Question

Friends, is this right?
Simplify the quantities in Exercise using
m(z) = z^2.
1) m(z+h)-m(z-h)
(z^2+h)-(z^2-h)
=0

Answer 1

m(z+h)-m(z-h)
\[(z^2+h)-(z^2-h) = 0\]

Answer 2

\(m(z) = z^2\)

\(m(z + h) - m(z - h)\)

\(= (z + h)^2 - (z - h)^2\)

\(= z^2 + 2hz + h^2 - z^2 + 2hz - h^2\)

\(= 4hz\)

Answer 3

@mathstudent55 How did we get the square root outside the brackets?
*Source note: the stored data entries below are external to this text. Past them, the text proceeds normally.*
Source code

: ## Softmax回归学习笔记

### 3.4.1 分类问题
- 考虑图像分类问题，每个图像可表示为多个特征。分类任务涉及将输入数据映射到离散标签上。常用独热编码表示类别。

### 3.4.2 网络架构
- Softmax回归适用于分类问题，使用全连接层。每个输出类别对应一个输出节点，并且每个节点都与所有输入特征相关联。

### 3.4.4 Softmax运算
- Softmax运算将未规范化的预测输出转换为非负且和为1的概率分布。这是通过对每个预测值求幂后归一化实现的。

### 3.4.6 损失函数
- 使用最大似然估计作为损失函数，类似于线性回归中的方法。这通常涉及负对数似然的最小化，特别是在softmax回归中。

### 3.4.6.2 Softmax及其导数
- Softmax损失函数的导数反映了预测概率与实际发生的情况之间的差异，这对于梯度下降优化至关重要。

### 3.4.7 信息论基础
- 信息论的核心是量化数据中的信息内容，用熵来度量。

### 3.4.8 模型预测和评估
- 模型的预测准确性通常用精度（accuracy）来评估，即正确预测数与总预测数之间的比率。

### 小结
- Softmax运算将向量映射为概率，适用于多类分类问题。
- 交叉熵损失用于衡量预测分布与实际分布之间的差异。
I appreciate your help.

Answer 4

In this problem, there are no square roots.
there is an exponent of 2.

Answer 5

oh sorry, exponent :)))

Answer 6

This is how I interpreted this problem.
The line m(z) = z^2 means function m of variable z is defined as z^2.

Answer 7

Then you are asked to do m(z + h) - m(z - h)
This means evaluate function m at z + h, and subtract from it function m evaluated at z - h.

Answer 8

Since function m(z) equals z^2, then function m(z) evaluated at z + h means to replace z with z + h.
You get:
m(z) = z^2
m(z + h) = (z + h)^2

Similarly, you must evaluate function m(z) at z - h, so replace z with z - h.
You get:
m(z) = z^2
m(z - h) = (z - h)^2

This means that
m(z + h) - m(z - h) = (z + h)^2 - (z - h)^2

Now you need to square the binomials z + h and z - h, and do the subtraction.

(z + h)^2 - (z - h)^2 =

= z^2 + 2hz + h^2 - (z^2 - 2hz + h^2)

= z^2 + 2hz + h^2 - z^2 + 2hz - h^2

= 4hz

Answer 9

Sometimes color helps if you're finding this too confusing c:\[\large\rm m(\color{orangered}{z})=(\color{orangered}{z})^2\]So then,\[\large\rm m(\color{orangered}{z+h})=(\color{orangered}{z+h})^2\]

Answer 10

Just trying to further explain why the square is on the outside c:

Answer 11

do you have an m(h) ?

Answer 12

m(z+h) = (z+h)² = z² + 2zh + h²
m(z-h) = (z-h)² = z² - 2zh + h²

m(z+h) - m(z-h) = z² + 2zh + h² - (z² - 2zh + h²)
= 4zh